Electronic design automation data
*** Block opens ***

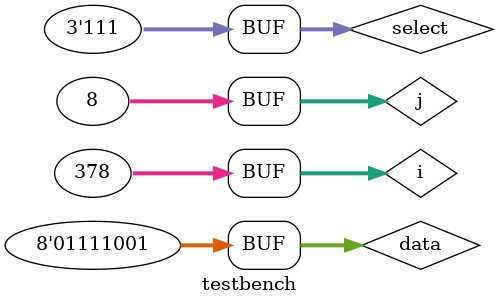
<source format=v>
`timescale 1ns / 1ps


module testbench;
reg [7:0] data;
reg [2:0] select;
wire out;

integer i,j;

mux_case uut(
    .data(data),
    .select(select),
    .out(out));
    
initial begin
    for( i = 0; i <= 377; i = i+1 )begin
        for( j = 0; j < 8; j = j+1 )begin
            data = i; select = j;
            #5;
        end
    end
end

endmodule

</source>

*** Block closes ***

Work to be completed - Each line of the data that holds "begin" should be reported.

Response -
initial begin
    for( i = 0; i <= 377; i = i+1 )begin
        for( j = 0; j < 8; j = j+1 )begin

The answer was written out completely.